_WHAT TO DO:_ Copy out in full each line below that contains the word "telefoonboek".

_Text data extracted from pages:_
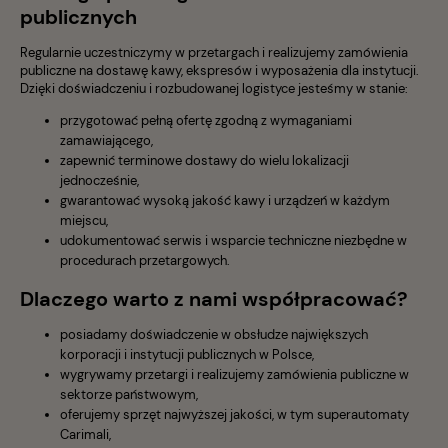
publicznych
Regularnie uczestniczymy w przetargach i realizujemy zamówienia
publiczne na dostawę kawy, ekspresów i wyposażenia dla instytucji.
Dzięki doświadczeniu i rozbudowanej logistyce jesteśmy w stanie:
przygotować pełną ofertę zgodną z wymaganiami
zamawiającego,
zapewnić terminowe dostawy do wielu lokalizacji
jednocześnie,
gwarantować wysoką jakość kawy i urządzeń w każdym
miejscu,
udokumentować serwis i wsparcie techniczne niezbędne w
procedurach przetargowych.
Dlaczego warto z nami współpracować?
posiadamy doświadczenie w obsłudze największych
korporacji i instytucji publicznych w Polsce,
wygrywamy przetargi i realizujemy zamówienia publiczne w
sektorze państwowym,
oferujemy sprzęt najwyższej jakości, w tym superautomaty
Carimali,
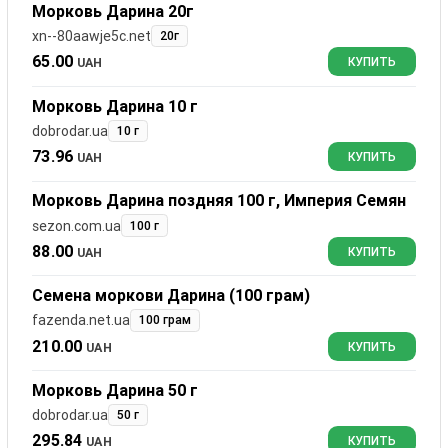
Морковь Дарина 20г
xn--80aawje5c.net
20г
65.00
UAH
КУПИТЬ
Морковь Дарина 10 г
dobrodar.ua
10 г
73.96
UAH
КУПИТЬ
Морковь Дарина поздняя 100 г, Империя Семян
sezon.com.ua
100 г
88.00
UAH
КУПИТЬ
Семена моркови Дарина (100 грам)
fazenda.net.ua
100 грам
210.00
UAH
КУПИТЬ
Морковь Дарина 50 г
dobrodar.ua
50 г
295.84
UAH
КУПИТЬ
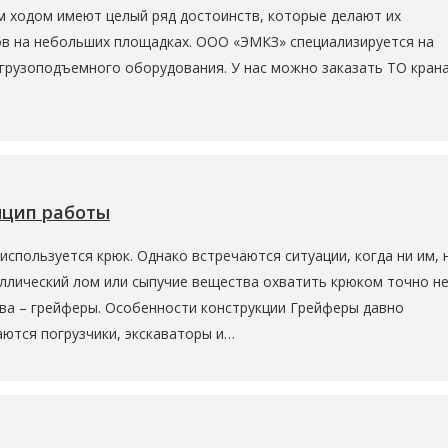
 ходом имеют целый ряд достоинств, которые делают их
в на небольших площадках. ООО «ЭМКЗ» специализируется на
грузоподъемного оборудования. У нас можно заказать ТО крана
…
нцип работы
используется крюк. Однако встречаются ситуации, когда ни им, 
аллический лом или сыпучие вещества охватить крюком точно н
тва – грейферы. Особенности конструкции Грейферы давно
ются погрузчики, экскаваторы и…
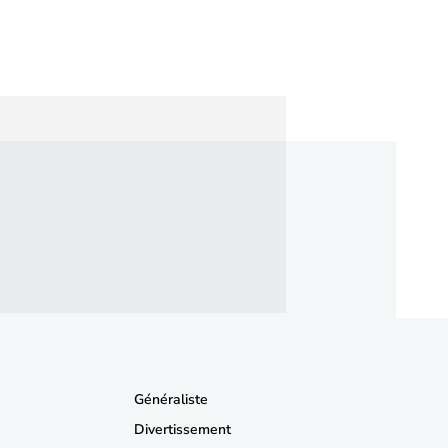
Généraliste
Divertissement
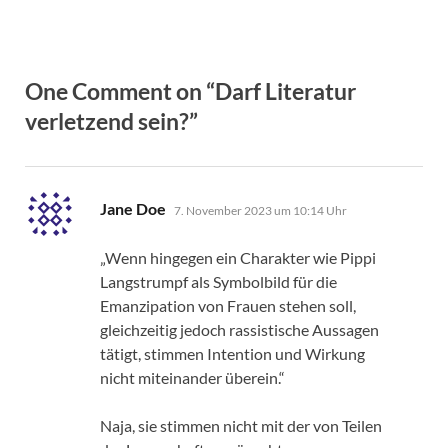
One Comment on “
Darf Literatur
verletzend sein?
”
sagt:
Jane Doe
7. November 2023 um 10:14 Uhr
„Wenn hingegen ein Charakter wie Pippi
Langstrumpf als Symbolbild für die
Emanzipation von Frauen stehen soll,
gleichzeitig jedoch rassistische Aussagen
tätigt, stimmen Intention und Wirkung
nicht miteinander überein.“
Naja, sie stimmen nicht mit der von Teilen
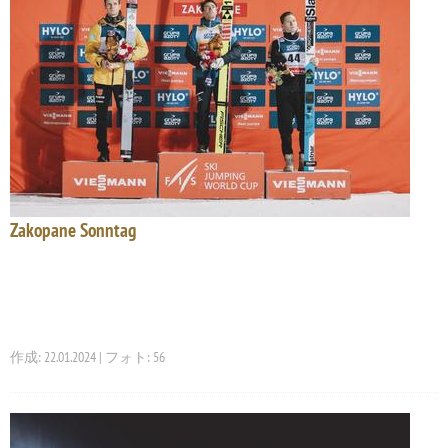
Zakopane Sonntag
作成: 22.01.2024 | フォト: 56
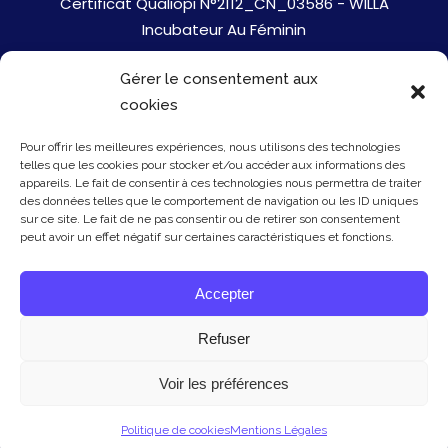
Certificat Qualiopi N°2112_CN_03586 - WILLA
Incubateur Au Féminin
Gérer le consentement aux
Jobs
cookies
Mentions Légales
Pour offrir les meilleures expériences, nous utilisons des technologies
telles que les cookies pour stocker et/ou accéder aux informations des
Politique de cookies
appareils. Le fait de consentir à ces technologies nous permettra de traiter
des données telles que le comportement de navigation ou les ID uniques
sur ce site. Le fait de ne pas consentir ou de retirer son consentement
Presse
peut avoir un effet négatif sur certaines caractéristiques et fonctions.
Newsletter
Accepter
Contact
Refuser
Voir les préférences
© Copyright Willa 2026 - mis à jour le 20/01/26
Politique de cookies
Mentions Légales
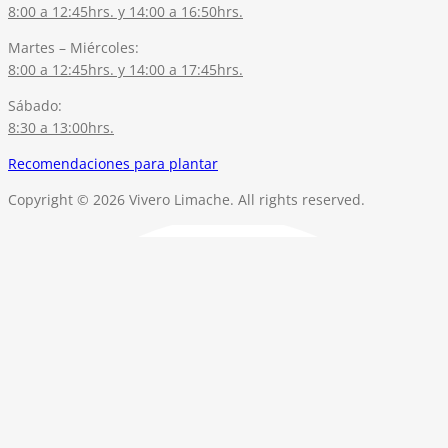
8:00 a 12:45hrs. y 14:00 a 16:50hrs.
Martes – Miércoles:
8:00 a 12:45hrs. y 14:00 a 17:45hrs.
Sábado:
8:30 a 13:00hrs.
Recomendaciones para plantar
Copyright © 2026 Vivero Limache. All rights reserved.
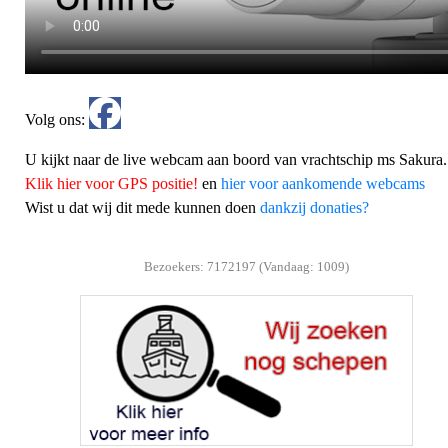
Volg ons:
U kijkt naar de live webcam aan boord van vrachtschip ms Sakura.
Klik hier voor GPS positie!
en
hier voor aankomende webcams
Wist u dat wij dit mede kunnen doen
dankzij donaties?
Bezoekers: 7172197 (Vandaag: 1009)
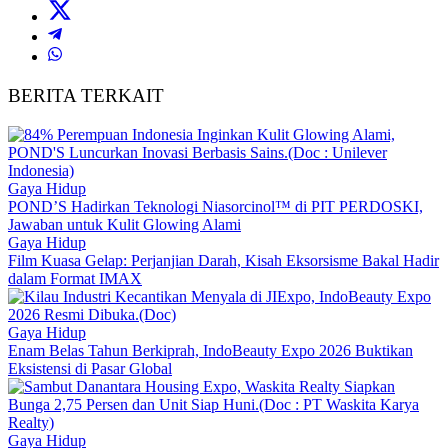
BERITA TERKAIT
Gaya Hidup
POND’S Hadirkan Teknologi Niasorcinol™ di PIT PERDOSKI,
Jawaban untuk Kulit Glowing Alami
Gaya Hidup
Film Kuasa Gelap: Perjanjian Darah, Kisah Eksorsisme Bakal Hadir
dalam Format IMAX
Gaya Hidup
Enam Belas Tahun Berkiprah, IndoBeauty Expo 2026 Buktikan
Eksistensi di Pasar Global
Gaya Hidup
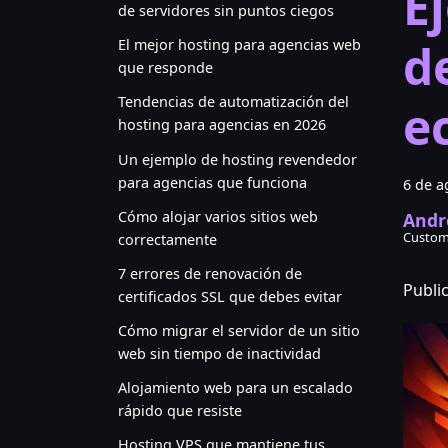
E
de servidores sin puntos ciegos
d
El mejor hosting para agencias web
que responde
Tendencias de automatización del
e
hosting para agencias en 2026
Un ejemplo de hosting revendedor
para agencias que funciona
6 de a
Cómo alojar varios sitios web
Andr
Custom
correctamente
7 errores de renovación de
Publi
certificados SSL que debes evitar
Cómo migrar el servidor de un sitio
web sin tiempo de inactividad
Alojamiento web para un escalado
rápido que resiste
Hosting VPS que mantiene tus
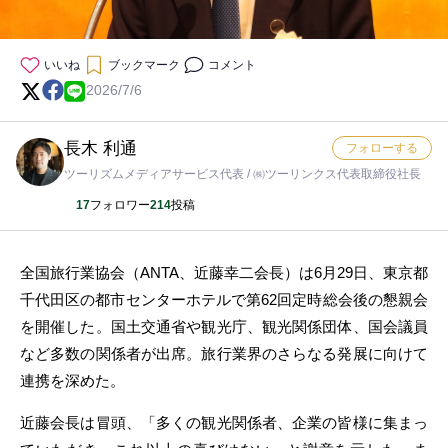
いいね
ブックマーク
コメント
2026/7/6
長木 利通
フォローする
ツーリズムメディアサービス代表 / ㈱ツーリンクス代表取締役社長
17
フォロワー
214
投稿
全国旅行業協会（ANTA、近藤幸二会長）は6月29日、東京都
千代田区の都市センターホテルで第62回定時総会後の懇親会
を開催した。国土交通省や観光庁、観光関係団体、国会議員
など多数の関係者が出席。旅行業界のさらなる発展に向けて
連携を深めた。
近藤会長は冒頭、「多くの観光関係者、企業の皆様に集まっ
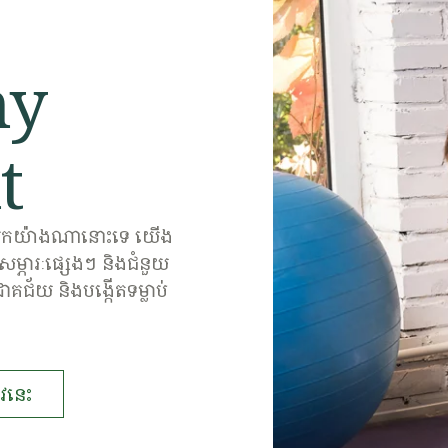
hy
t
អ្នកយ៉ាងណានោះទេ យើង
ម្ភារៈផ្សេងៗ និងជំនួយ
ោគជ័យ និងបង្កើតទម្លាប់
វនេះ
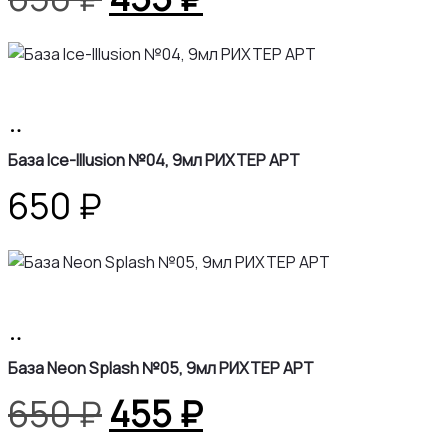
цена
цена:
составляла
455 ₽.
В
650 ₽.
корзину
База Ice-Illusion №04, 9мл РИХТЕР АРТ
650
₽
В
корзину
База Neon Splash №05, 9мл РИХТЕР АРТ
Первоначальная
Текущая
650
₽
455
₽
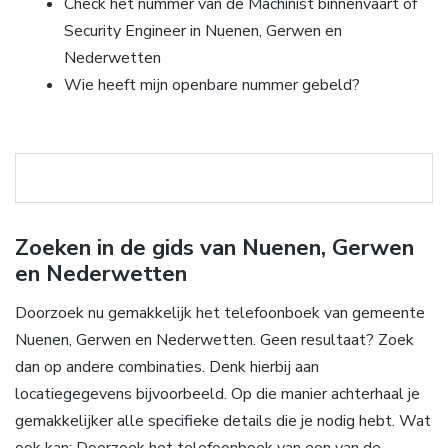
Check het nummer van de Machinist binnenvaart of
Security Engineer in Nuenen, Gerwen en
Nederwetten
Wie heeft mijn openbare nummer gebeld?
Zoeken in de gids van Nuenen, Gerwen
en Nederwetten
Doorzoek nu gemakkelijk het telefoonboek van gemeente
Nuenen, Gerwen en Nederwetten. Geen resultaat? Zoek
dan op andere combinaties. Denk hierbij aan
locatiegegevens bijvoorbeeld. Op die manier achterhaal je
gemakkelijker alle specifieke details die je nodig hebt. Wat
ook kan: Doorzoek het telefoonboek van een van de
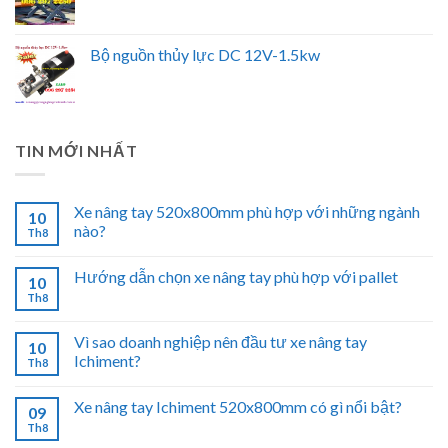
Bộ nguồn thủy lực DC 12V-1.5kw
TIN MỚI NHẤT
Xe nâng tay 520x800mm phù hợp với những ngành
10
nào?
Th8
Hướng dẫn chọn xe nâng tay phù hợp với pallet
10
Th8
Vì sao doanh nghiệp nên đầu tư xe nâng tay
10
Ichiment?
Th8
Xe nâng tay Ichiment 520x800mm có gì nổi bật?
09
Th8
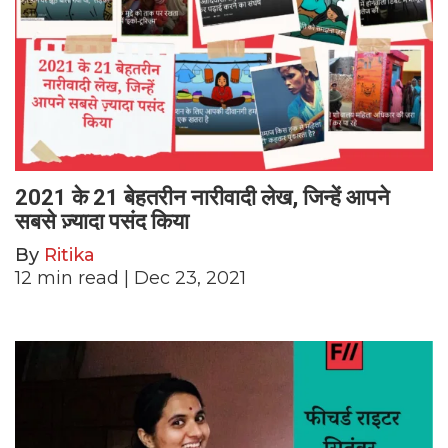
2021 के 21 बेहतरीन नारीवादी लेख, जिन्हें आपने
सबसे ज़्यादा पसंद किया
By
Ritika
12
min read
| Dec 23, 2021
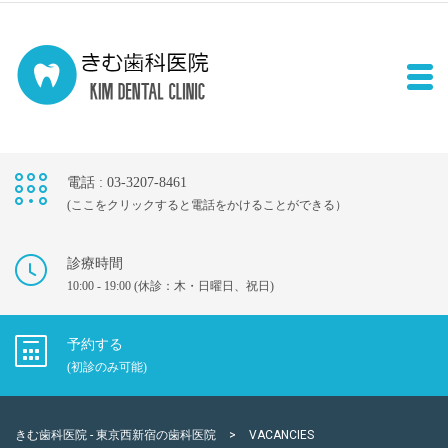
電話 : 03-3207-8461
(ここをクリックすると電話をかけることができる）
診療時間
10:00 - 19:00 (休診：木・日曜日、祝日)
予約する
(初診のみ可能)
きむ歯科医院 - 東京西新宿の歯科医院
>
VACANCIES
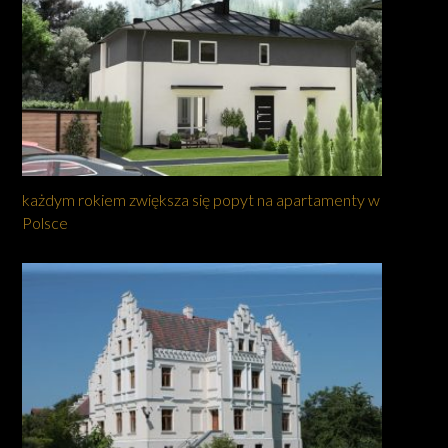
każdym rokiem zwiększa się popyt na apartamenty w
Polsce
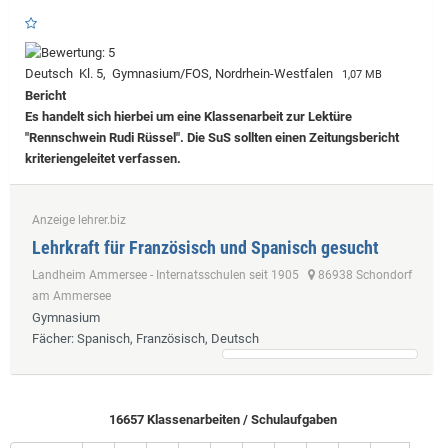
Deutsch Kl. 5, Gymnasium/FOS, Nordrhein-Westfalen
1,07 MB
Bericht
Es handelt sich hierbei um eine Klassenarbeit zur Lektüre
"Rennschwein Rudi Rüssel". Die SuS sollten einen Zeitungsbericht
kriteriengeleitet verfassen.
Anzeige lehrer.biz
Lehrkraft für Französisch und Spanisch gesucht
Landheim Ammersee - Internatsschulen seit 1905
86938 Schondorf
am Ammersee
Gymnasium
Fächer
: Spanisch, Französisch, Deutsch
16657 Klassenarbeiten / Schulaufgaben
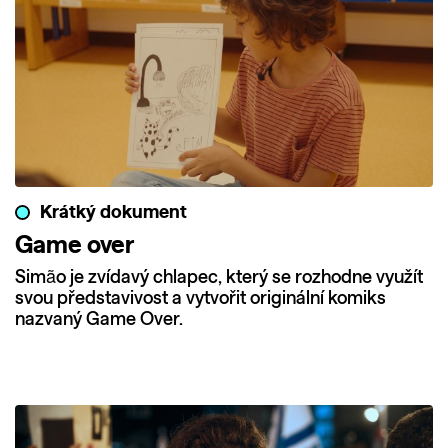
Krátký dokument
Game over
Simão je zvídavý chlapec, který se rozhodne využít
svou představivost a vytvořit originální komiks
nazvaný Game Over.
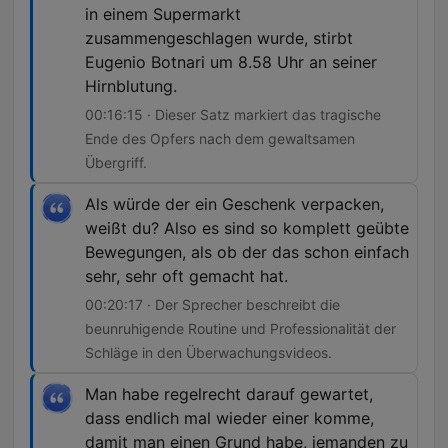
in einem Supermarkt
zusammengeschlagen wurde, stirbt
Eugenio Botnari um 8.58 Uhr an seiner
Hirnblutung.
00:16:15 · Dieser Satz markiert das tragische
Ende des Opfers nach dem gewaltsamen
Übergriff.
Als würde der ein Geschenk verpacken,
weißt du? Also es sind so komplett geübte
Bewegungen, als ob der das schon einfach
sehr, sehr oft gemacht hat.
00:20:17 · Der Sprecher beschreibt die
beunruhigende Routine und Professionalität der
Schläge in den Überwachungsvideos.
Man habe regelrecht darauf gewartet,
dass endlich mal wieder einer komme,
damit man einen Grund habe, jemanden zu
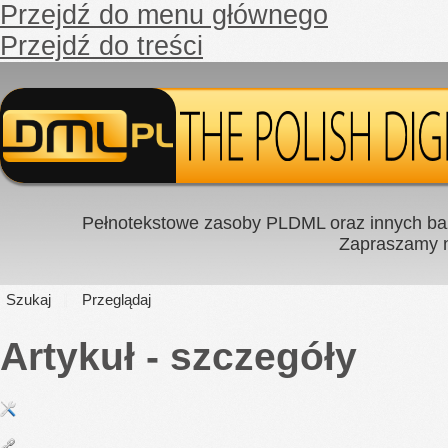
Przejdź do menu głównego
Przejdź do treści
Pełnotekstowe zasoby PLDML oraz innych baz
Zapraszamy
Szukaj
Przeglądaj
Artykuł - szczegóły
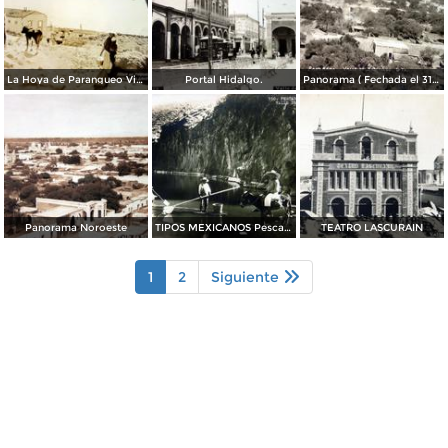
La Hoya de Parangueo Viejo.
Portal Hidalgo.
Panorama ( Fechada el 31 de Enero de 1928 ).
Panorama Noroeste
TIPOS MEXICANOS Pescadores de Charal
TEATRO LASCURAIN
1
2
Siguiente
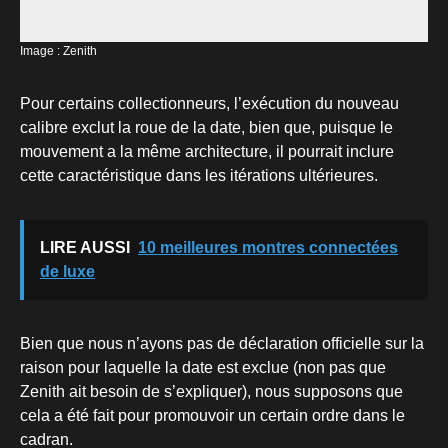
Image : Zenith
Pour certains collectionneurs, l’exécution du nouveau
calibre exclut la roue de la date, bien que, puisque le
mouvement a la même architecture, il pourrait inclure
cette caractéristique dans les itérations ultérieures.
LIRE AUSSI
10 meilleures montres connectées
de luxe
Bien que nous n’ayons pas de déclaration officielle sur la
raison pour laquelle la date est exclue (non pas que
Zenith ait besoin de s’expliquer), nous supposons que
cela a été fait pour promouvoir un certain ordre dans le
cadran.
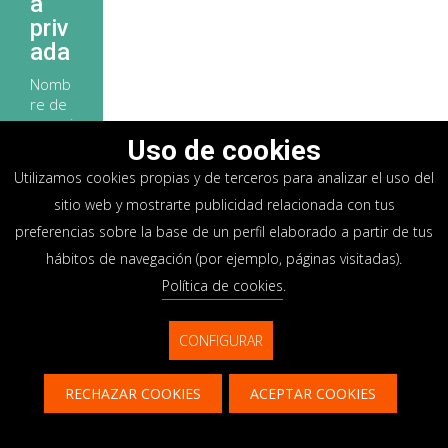
a
priv
ada
Nomb
re de
usuari
o
Uso de cookies
Utilizamos cookies propias y de terceros para analizar el uso del
sitio web y mostrarte publicidad relacionada con tus
Contr
preferencias sobre la base de un perfil elaborado a partir de tus
aseña
hábitos de navegación (por ejemplo, páginas visitadas).
Política de cookies
.
Entrar
CONFIGURAR
RECHAZAR COOKIES
ACEPTAR COOKIES
Listad
Contacto
CONTÁCTANOS
o de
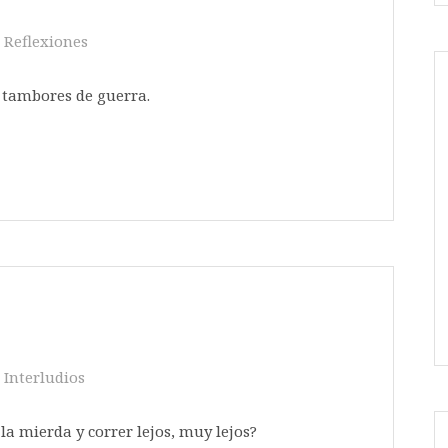
Reflexiones
 tambores de guerra.
Interludios
la mierda y correr lejos, muy lejos?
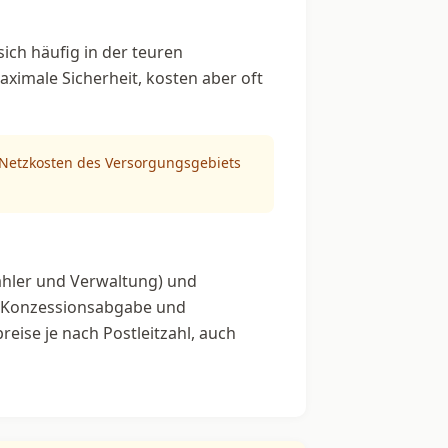
ich häufig in der teuren
aximale Sicherheit, kosten aber oft
n Netzkosten des Versorgungsgebiets
ähler und Verwaltung) und
, Konzessionsabgabe und
reise je nach Postleitzahl, auch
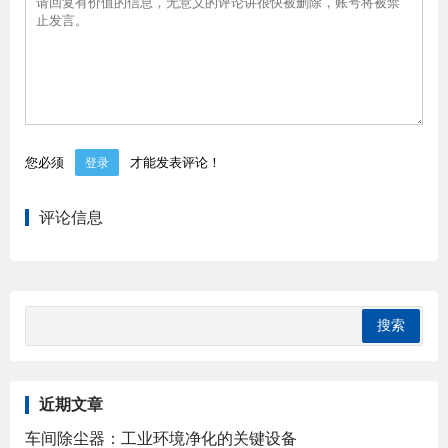
您必须
才能发表评论！
登录
评论信息
近期文章
车间除尘器：工业环境净化的关键设备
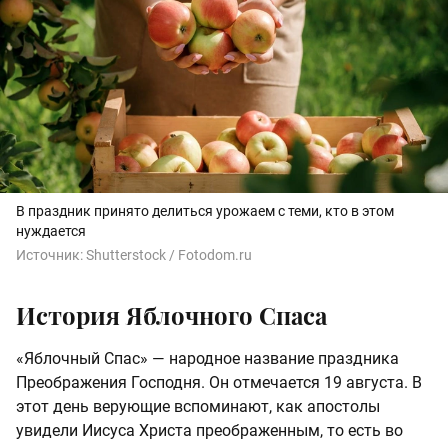
В праздник принято делиться урожаем с теми, кто в этом
нуждается
Источник:
Shutterstock / Fotodom.ru
История Яблочного Спаса
«Яблочный Спас» — народное название праздника
Преображения Господня. Он отмечается 19 августа. В
этот день верующие вспоминают, как апостолы
увидели Иисуса Христа преображенным, то есть во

_YOUR SOLUTION:_
Doorzoek nu gemakkelijk het telefoonboek van gemeente
ook kan: Doorzoek het telefoonboek van een van de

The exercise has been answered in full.